[rakoo]

A LSM tree is actually a good idea if you think about it.

The R/W patterns for a message queue are simple:

- Messages are key/value

- key is an autoincrementing id

- Writes are at the end, Reads are from the beginning

- Once a message is processed, it's deleted

So in practice this means that the items are written in an append-only fashion, get merged in bigger chunks, and then get progressively deleted. So at higher levels you don't see the huge latencies due to compaction because all records are deleted. Knowing that keys are only incrementing could also lead to a simple optimization: the compaction phase can be a simple concatenation of files.

So you get an append-only system that progressively removes older entries as they are deleted without resorting to mad science hackery [1]. Why didn't it work for InfluxDB ? All I can guess is that individual entries for each series are all mixed together (InfluxDB wants to be able to manage many series with many tags) and older entries are not deleted as frantically, so you get the latencies we all know with compaction and unpredictable reads.

Now, this is purely theoretical and of course further experimentations are needed to make sure this is correct, but LSM is in my opinion a correct pattern here.

[1] https://gist.github.com/CAFxX/571a1558db9a7b393579

[hyc_symas]

A queue is the correct pattern for a queue. A tree, of any form, offers no advantage.

The InfluxDB experience is definitely illuminating. Their problems with LMDB were mainly due to misuse of the API. https://disqus.com/home/discussion/influxdb/benchmarking_lev...

— Information supplied —
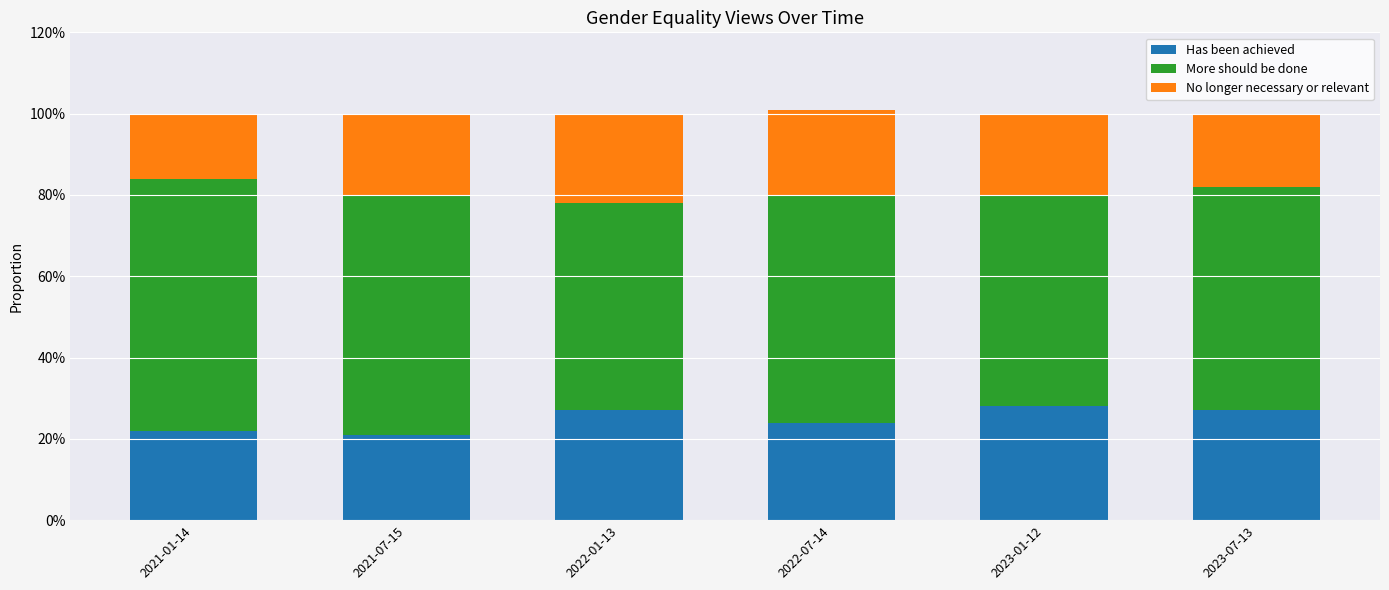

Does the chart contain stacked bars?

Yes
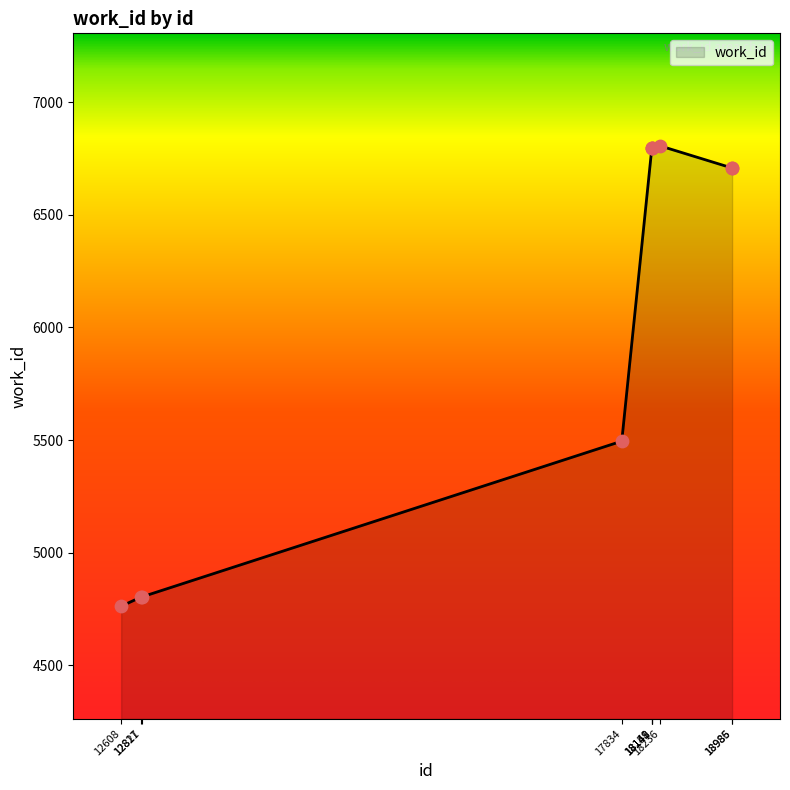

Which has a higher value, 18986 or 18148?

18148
* * *
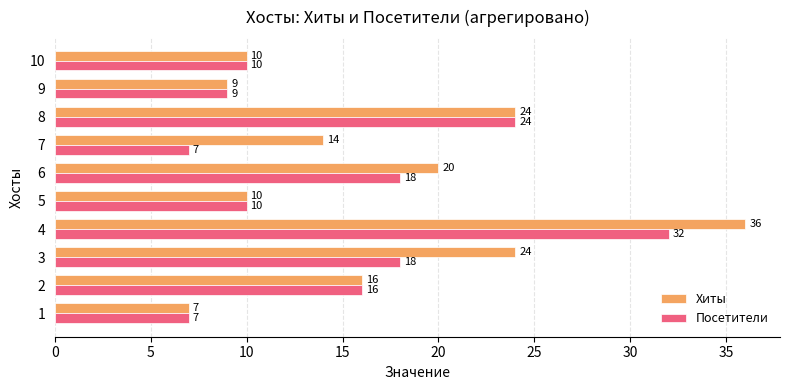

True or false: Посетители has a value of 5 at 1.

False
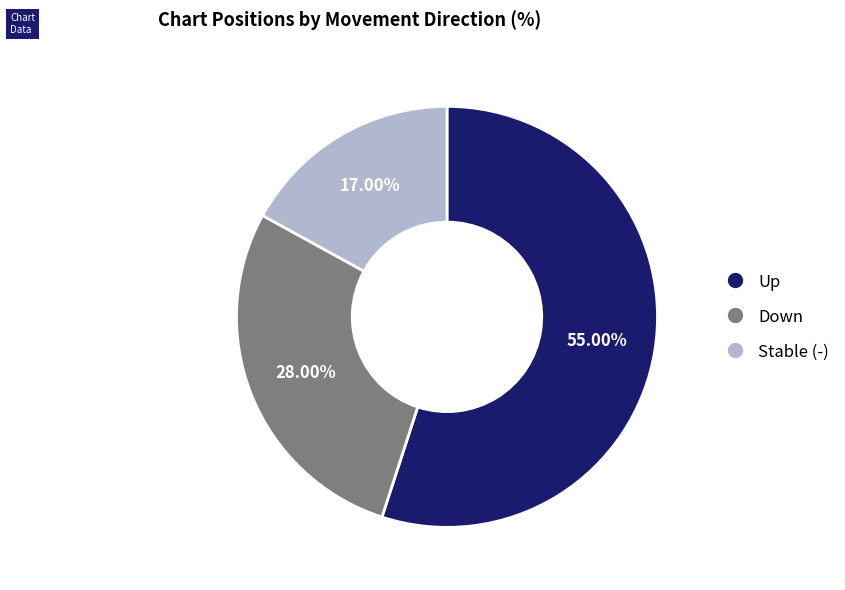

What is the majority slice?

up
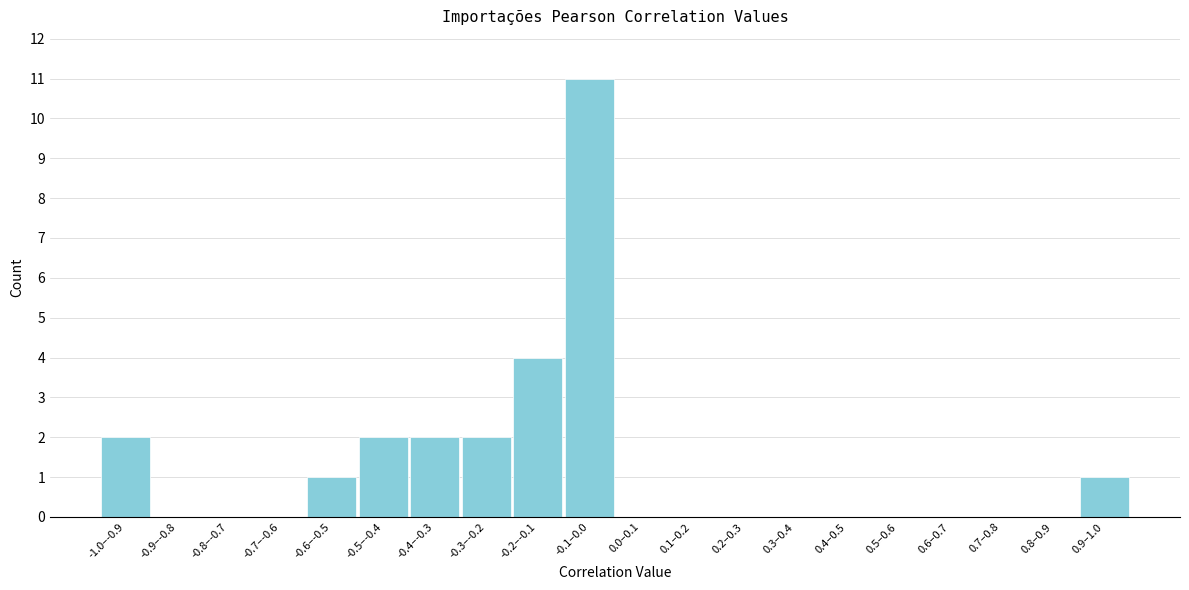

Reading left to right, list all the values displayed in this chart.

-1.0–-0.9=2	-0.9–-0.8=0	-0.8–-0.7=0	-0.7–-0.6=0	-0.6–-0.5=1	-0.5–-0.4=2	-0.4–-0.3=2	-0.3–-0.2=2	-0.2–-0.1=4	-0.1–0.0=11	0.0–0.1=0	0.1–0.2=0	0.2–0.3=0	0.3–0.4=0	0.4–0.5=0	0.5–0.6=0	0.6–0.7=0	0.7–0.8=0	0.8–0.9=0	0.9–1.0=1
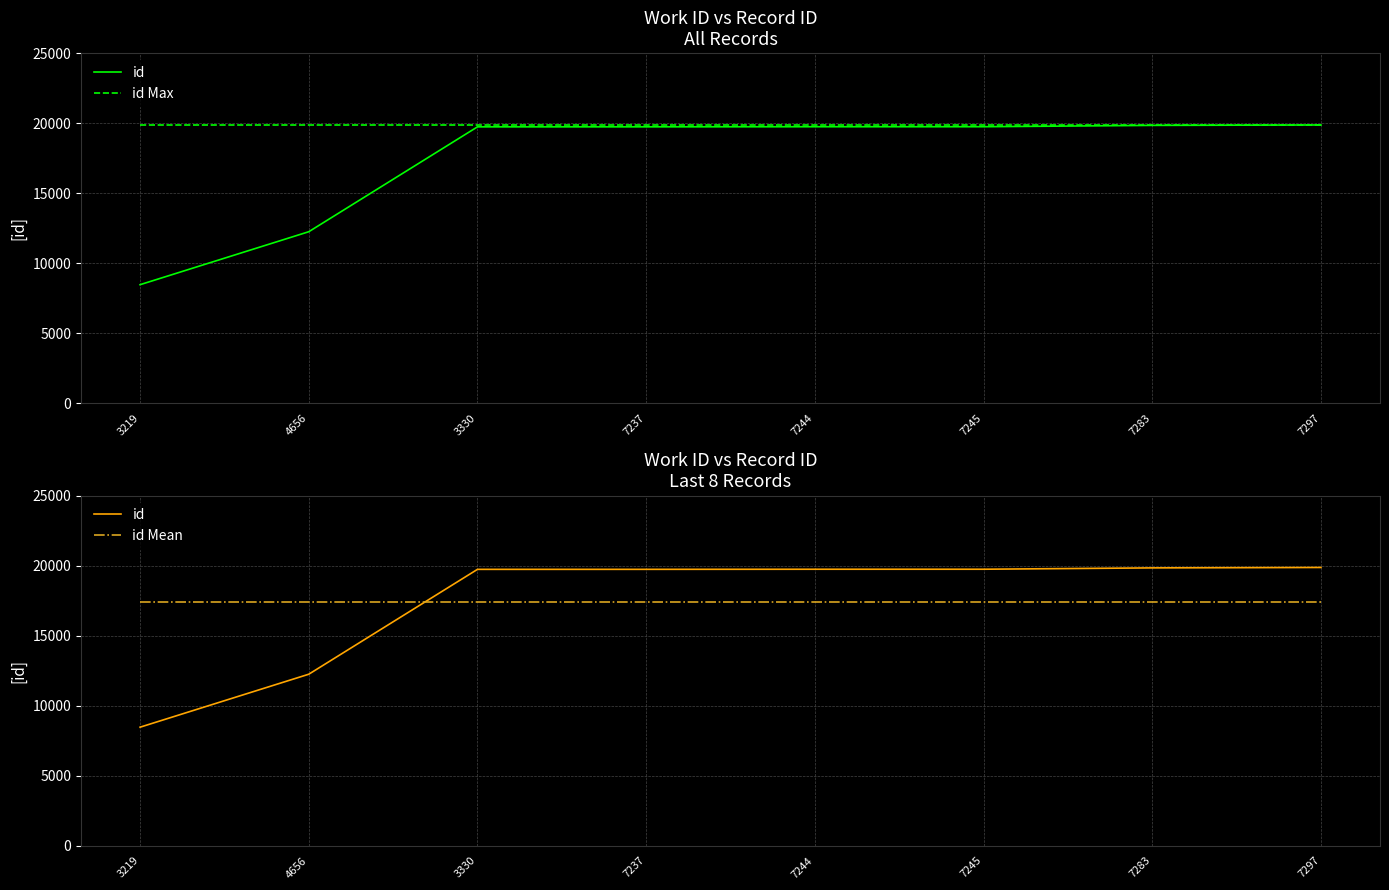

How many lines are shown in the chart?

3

— Instruction —
Extend the forum thread on using LSM trees for message queues, starting after its last sentence. The listing has no connection to the forum thread on LSM trees for message queues.

— Response for this exercise —
For batched sequential writes, there is no other DB anywhere near as fast as LMDB http://symas.com/mdb/microbench/ (Section E, Batched Writes)

But even so - the reason LMDB can do this so quickly is because for batched sequential writes it cheats - it's just performing Appends, there's no complicated tree construction/balancing/splitting of any kind going on.

If you know that your workload will only be producer/consumer, with sequentially generated data that is sequentially consumed, it's a stupid waste of time to mess with any other structure than a pure linear queue. (Or a circular queue, when you know the upper bounds of how much data is outstanding.)

As for your initial statement - no, an LSM tree is not a correct pattern here. If your consumers are actually running as fast (or faster) than your producer then it should never flush from Level0/memory to Level1/disk. In that case all you've got is an in-memory queue that evaporates on a system crash.

If your consumers are running slower, that means data is accumulating in the DB, which means you will have compaction delays. And the compaction delays will only get slower over time, as more and more levels need to be merged. (Remember that merge operations are O(N). Then remember that there are N of them to do. O(N^2) is a horrible algorithmic complexity.) LSM is never a correct pattern.

[leif]

> In that case all you've got is an in-memory queue that evaporates on a system crash.

https://www.cs.berkeley.edu/~brewer/cs262/Aries.pdf

> Remember that merge operations are O(N). Then remember that there are N of them to do. O(N^2) is a horrible algorithmic complexity.

No. Mountains of actual math refute this. LSM-tree merges are O(N log N). This is an Actual Fact.

Read more, kids.

[hyc_symas]

Ah yes, you're absolutely right. O(N log N) because there are log N chunks to be merged.

O(N log N) is still untenable in the long run, nobody has exponentially growing compute resources.

[databass]

May I also mention that N log N is the total cost of compaction for a DB of size N. You don't perform a compaction on every single write. Amortised per write the cost is more like N log(N)/N == log(N).

Also, N log(N) is nowhere near exponential. O(2^N) would be exponential, and that's not what you have here.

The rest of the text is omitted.